I like real books best too. However, I must admit that the book I'm
currently reading would be much easier to handle on a Kindle. I had
an especially hard time reading in bed last night (I just started it
yesterday). It's 11/22/63 by Stephen King. It's a very good book,
but it is humungous, and my hands aren't as strong as they used to be.


That suggests a truly grim possible development.


Books (particularly popular genre fiction) started to bloat as soon
as authors got their hands on word processors. If you had to write
every word with a pen, or bang out every letter on a typewriter for
every rewrite, you had a built-in incentive not to use any more words
than necessary. But even with authors using word processors and
outliners to keep track of all their superfluous characters, there
was still a physical limit to how big a book you could expect to sell.
Don DeLillo's "Underworld" pushed at it, Vikram Seth's "A Suitable
Boy" went way over it in its hardback edition for a lot of readers.

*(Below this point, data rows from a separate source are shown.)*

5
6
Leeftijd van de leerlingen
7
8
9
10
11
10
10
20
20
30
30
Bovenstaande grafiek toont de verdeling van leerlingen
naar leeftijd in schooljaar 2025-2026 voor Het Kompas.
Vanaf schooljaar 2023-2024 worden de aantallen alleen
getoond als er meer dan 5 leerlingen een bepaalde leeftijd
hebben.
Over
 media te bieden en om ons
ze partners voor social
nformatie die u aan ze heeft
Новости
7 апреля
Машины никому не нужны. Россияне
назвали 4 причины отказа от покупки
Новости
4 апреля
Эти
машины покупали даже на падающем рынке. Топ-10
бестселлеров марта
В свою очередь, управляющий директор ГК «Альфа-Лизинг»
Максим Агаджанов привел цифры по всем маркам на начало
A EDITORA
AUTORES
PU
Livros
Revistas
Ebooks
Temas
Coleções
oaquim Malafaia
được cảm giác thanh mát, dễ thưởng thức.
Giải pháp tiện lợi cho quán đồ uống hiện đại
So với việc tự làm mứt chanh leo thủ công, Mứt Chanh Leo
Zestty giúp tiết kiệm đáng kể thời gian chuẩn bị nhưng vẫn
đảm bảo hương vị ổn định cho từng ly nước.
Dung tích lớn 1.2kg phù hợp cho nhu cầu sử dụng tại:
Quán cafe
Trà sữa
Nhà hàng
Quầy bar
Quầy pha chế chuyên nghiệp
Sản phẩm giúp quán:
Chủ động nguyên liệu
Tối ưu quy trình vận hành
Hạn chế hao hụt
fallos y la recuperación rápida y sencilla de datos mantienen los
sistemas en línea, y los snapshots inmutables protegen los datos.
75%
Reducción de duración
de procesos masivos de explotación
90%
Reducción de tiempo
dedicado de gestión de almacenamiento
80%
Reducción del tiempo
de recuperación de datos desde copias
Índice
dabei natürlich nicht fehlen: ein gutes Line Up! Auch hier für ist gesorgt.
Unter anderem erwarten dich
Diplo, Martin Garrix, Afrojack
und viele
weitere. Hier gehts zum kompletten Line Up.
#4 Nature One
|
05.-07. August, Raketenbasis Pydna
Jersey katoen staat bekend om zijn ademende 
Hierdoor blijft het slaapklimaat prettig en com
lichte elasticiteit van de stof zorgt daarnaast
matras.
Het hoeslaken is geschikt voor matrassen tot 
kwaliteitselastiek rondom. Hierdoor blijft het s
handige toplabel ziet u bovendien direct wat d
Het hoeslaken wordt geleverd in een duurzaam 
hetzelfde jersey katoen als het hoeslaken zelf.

But now every book can weigh the same and there is no limit to
logorrhoea. People have been softened up to tolerate garrulity
by blogs that go on forever.


A future where civilization winds down to a dead stop as people freeze
into pupa-like immobility while reading interminable stories on their
e-readers. Perhaps Stephen King could write a book about it...


Actually, I don't agree that word processors are to blame. Publishers
are pretty strict about the number of words per book, depending on ...

(Oops, here's where I give away my lack of knowledge, because I don't
remember what exactly it depends on. But a friend of mine is in the
process
of having a memoir published, and she had to cut it down to 90,000 words
because of, um, *something*. Different categories of books have different
maxiumum lengths, I just don't remember what the categories are.)

My theory about Stephen King is that he's an exception, and can do
whatever
he wants. His books badly, *badly* need editing, but why would his
publisher pay an editor? His books are going to be bestsellers no matter
what's in them.

--
Joyce


Many of King's books have been big ones, although none as big as this one.
I'm well into it now, and, while it isn't at all what I was expecting (at
least not so far), it's holding my interest as most of his books do, and not
grossing me out as much as many of them.

Incidentally, a couple of Isaac Asimov's books were pretty large, and he
refused to use a computer or word processor.